At the conclusion of this course, a student will have read in their entirety the Collected Topics, Classifications of Mind and Philosophical Systems root texts, along with the pertinent commentarial literature. This brings the initial study of all four major disciplines of foundational Buddhism to a conclusion. More in-depth study of these disciplines takes place in the advanced curriculum.

Mahayana

  • 611 Mind Only Tradition
  • 612 Debate V

This courses offers a systematic presentation of the philosophical tenets of the Chittamatra or Yogachara tradition of the Mahayana. Based on a "Philosophical Systems" text written by Dzogchen Ponlop Rinpoche for Nitartha Institute, this course will examine in detail the Chittamatra understanding of perception, the eight consciousnesses, and the fundamental notion of "mind only."

  • 621 Buddha Nature Tradition
  • 622 Debate VI

A systematic presentation of the teachings of the Buddha Nature tradition based on the fourth vajra point of Maitreya's Uttaratantra and its commentary by Jamgön Kongtrül Lodrö Thaye, The Lion's Roar of Irreversibility.
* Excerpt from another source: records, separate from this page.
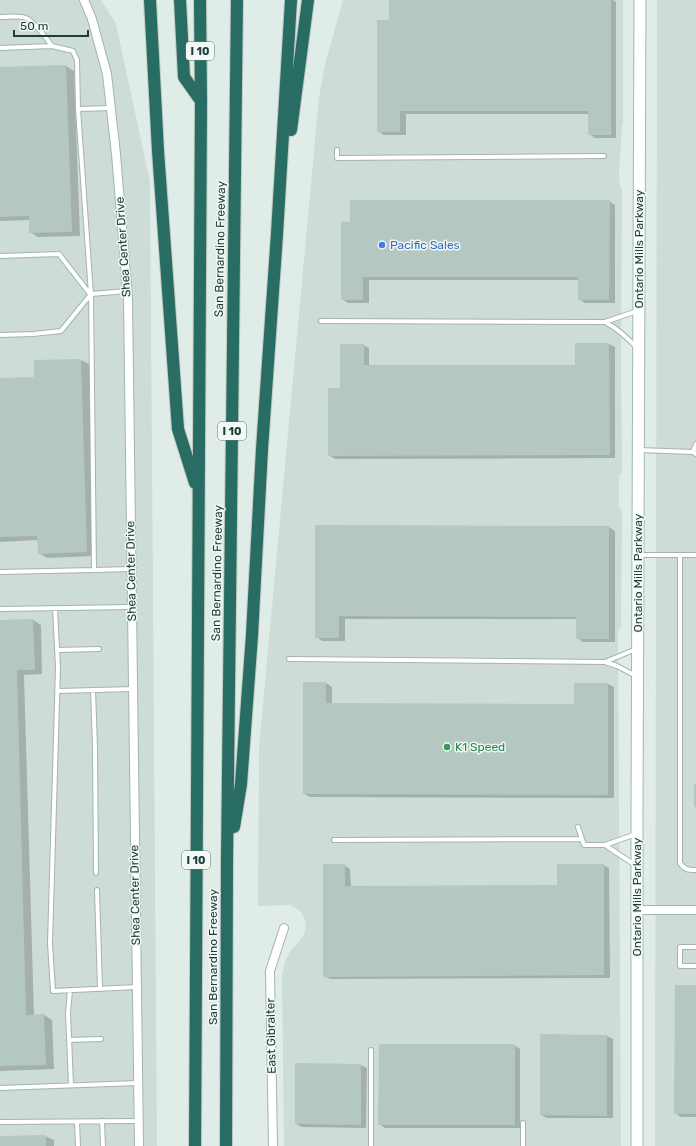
<svg xmlns="http://www.w3.org/2000/svg" width="696" height="1146" viewBox="0 0 696 1146" font-family="Rubik,sans-serif">
	<rect width="100%" height="100%" fill="#e0ece8"/>
	<path fill="#cedcd7" d="M0 0H101L116 24 150 182 157 1146H0Z
		M343 0H623V124L622 126 619 176 620 185 622 188 621 356 622 473 619 476V507L622 511 621 627 618 631 621 1146H284L282 975 285 962 289 953 294 947 299 942 303 936 306 928 305 920 301 912 294 907 290 905 258 906 259 747 319 97 325 64Z
		M657 0H696V1146H655Z"/>
	<path fill="#0003" d="M390 0H613L616 2V138H595L589 134V114H406V135H384L378 131 390 21Z
		M66 66 74 71 80 236 38 237 30 232V220L0 221V68Z
		M609 201 615 205V303H585L579 299V280H369V303H348L342 299 351 223Z
		M576 344H609L615 347V458L335 459 329 455 341 389 363 345 369 348V366H576Z
		M81 360 89 364 94 556 47 558 39 553 38 540 0 542V379L35 378Z
		M316 526 609 527 615 531V642H583L577 638V619H345V641H322L316 637Z
		M33 620 41 625 42 674 24 675 34 1015H44L52 1020 54 1069 0 1071V621Z
		M304 683H326L332 687V704L575 705 608 684 614 687V798L310 797 304 794Z
		M344 865 350 869 351 887 558 886 603 865 609 868 610 978 330 979 324 976Z
		M696 986V1117H681L675 1113Z
		M541 1035 607 1036 613 1039V1118H547L541 1115Z
		M514 1045 520 1049V1128H385L379 1124Z
		M361 1065 367 1068 366 1128 302 1127 296 1124Z
		M45 1136 54 1140V1146H0V1137Z"/>
	<path fill="#b5c7c1" d="M389 0H611V135H588V111H400V132H377V20H389Z
		M66 65 72 232 29 233V216L0 217V67Z
		M350 200H610L609 300H578V277H363V300H341V222H350Z
		M575 343H609L610 455 328 456V388H340V344H364V365H575Z
		M81 359 87 552 38 554 37 536 0 537V378L34 377V360Z
		M315 525 609 526V639H576V617L339 616V638H315Z
		M33 619 35 670H17L26 1015 44 1014 46 1065 0 1066V620Z
		M303 682H326V703L574 704V683H608V795L303 794Z
		M694 784H696V807H694Z
		M323 864H345V886L557 885V864H604V975L323 977Z
		M675 985H696V1114H674Z
		M540 1034 607 1035V1116L540 1115Z
		M379 1044H515V1125H378Z
		M295 1063 361 1064V1125L295 1124Z
		M46 1135V1146H0V1136Z"/>
	<g fill="none" stroke-linecap="round" stroke-linejoin="round">
		<defs>
			<path id="service" d="M0 17C8 17 19 15 26 18 35 22 46 38 52 46
				M0 48 52 46 73 51 77 60 78 109 91 294 94 570 131 569
				M78 109 111 108
				M337 150V158L604 156
				M0 256 59 254 90 294
				M321 321 605 322 637 311
				M605 322C618 329 627 337 637 348
				M0 335 33 334 61 331 91 294 127 291
				M639 450 693 452 696 454
				M693 452 696 444
				M638 555H696
				M680 555V863C685 870 688 870 696 870
				M0 572 94 570
				M55 608 58 668 50 943 53 991 137 987
				M0 609 131 607
				M57 650 99 649
				M289 659 605 662 617 666 636 676
				M605 662 636 649
				M93 690 95 748 96 873
				M58 691 133 689
				M578 827 584 845H605L636 834
				M334 840 582 839
				M605 845 635 865
				M97 890 100 989
				M696 947H680V966H696
				M70 990 68 1013 71 1085
				M69 1040 101 1039
				M0 1088 138 1083
				M102 1121 103 1146
				M0 1122 138 1121
				M77 1122 78 1146
				M371 1146V1050
				M523 1146V1123"/>
			<path id="minor" d="M84 0 92 19 107 74 116 154 128 299 139 1146
				M637 910H696
				M273 1146 270 971 284 928"/>
			<path id="secondary" d="M637 1146V814L640 0"/>
			<path id="motorway" d="M150 0 158 151 178 429 195 483
				M180 0 184 77 201 101
				M291 130 308 0
				M234 827 241 784 252 635 262 449 277 234 291 0
				M195 1146 201 101 200 0
				M226 1146 227 861 237 0"/>
		</defs>
		<use href="#service" stroke="#a3b4b0" stroke-width="6"/>
		<use href="#minor" stroke="#a3b4b0" stroke-width="10"/>
		<use href="#secondary" stroke="#9eb9b1" stroke-width="13"/>
		<use href="#motorway" stroke="#c1c9c7" stroke-width="14"/>
		<use href="#service" stroke="#fff" stroke-width="4"/>
		<use href="#minor" stroke="#fff" stroke-width="8"/>
		<use href="#secondary" stroke="#fff" stroke-width="11"/>
		<use href="#motorway" stroke="#296c64" stroke-width="12"/>
	</g>
	<circle fill="#3f7fe0" stroke="#f1f8f5" stroke-width="1.5" cx="382" cy="245" r="4"/>
	<circle fill="#2e9e5b" stroke="#f1f8f5" stroke-width="1.5" cx="447" cy="747" r="4"/>
	<g text-anchor="middle" stroke-width="3" stroke-linejoin="round" paint-order="stroke">
		<g fill="#f1f8f5" stroke="#5f7671" stroke-width="1">
			<rect x="186" y="42" width="28" height="18" rx="3"/>
			<rect x="218" y="422" width="28" height="18" rx="3"/>
			<rect x="182" y="851" width="28" height="18" rx="3"/>
		</g>
		<g font-size="11" font-weight="bold" fill="#203e38">
			<text x="200" y="55">I 10</text>
			<text x="232" y="435">I 10</text>
			<text x="196" y="864">I 10</text>
		</g>
		<g font-size="12" fill="#366cbe" stroke="#f1f8f5" text-anchor="start">
			<text x="390" y="249">Pacific Sales</text>
		</g>
		<g font-size="12" fill="#203e38" stroke="#f1f8f5">
			<text transform="translate(123 247) rotate(-94)" y="4">Shea Center Drive</text>
			<text transform="translate(220 249) rotate(-89)" y="4">San Bernardino Freeway</text>
			<text transform="translate(639 249) rotate(-90)" y="4">Ontario Mills Parkway</text>
			<text transform="translate(131 571) rotate(-91)" y="4">Shea Center Drive</text>
			<text transform="translate(217 573) rotate(-89)" y="4">San Bernardino Freeway</text>
			<text transform="translate(638 573) rotate(-90)" y="4">Ontario Mills Parkway</text>
			<text transform="translate(135 895) rotate(-91)" y="4">Shea Center Drive</text>
			<text transform="translate(637 897) rotate(-90)" y="4">Ontario Mills Parkway</text>
			<text transform="translate(213 957) rotate(-90)" y="4">San Bernardino Freeway</text>
			<text transform="translate(271 1036) rotate(-91)" y="4">East Gibralter</text>
		</g>
		<g font-size="12" fill="#27864d" stroke="#f1f8f5" text-anchor="start">
			<text x="455" y="751">K1 Speed</text>
		</g>
	</g>
	<path d="M14 30v6h74v-6" fill="none" stroke="#203e38" stroke-width="2"/>
	<text x="20" y="30" font-size="12" fill="#203e38" stroke="#f1f8f5" stroke-width="3" paint-order="stroke">50 m</text>
</svg>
Key topics include the three reasonings demonstrating the universality of buddha nature; its ten aspects, such as its nature, effect, and phases; and its evocation through nine descriptive analogies.

  • 631 Introduction to Madhyamaka I
  • 632 Introduction to Madhyamaka II
  • 633 Debate VII
  • 634 Debate VIII


This two-session sequence comprises a systematic presentation of the philosophical tenets of the Madhyamaka tradition of the Mahayana. Based on sections compiled from Jamgön Kongtrül Lodrö Thaye's Treasury of Knowledge by Acharya Lama Tenpa Gyaltsen for Nitartha Institute, this text focuses on the Madhyamaka presentation of the two truths, the views of the subschools of the tradition, and the fundamental notion of emptiness.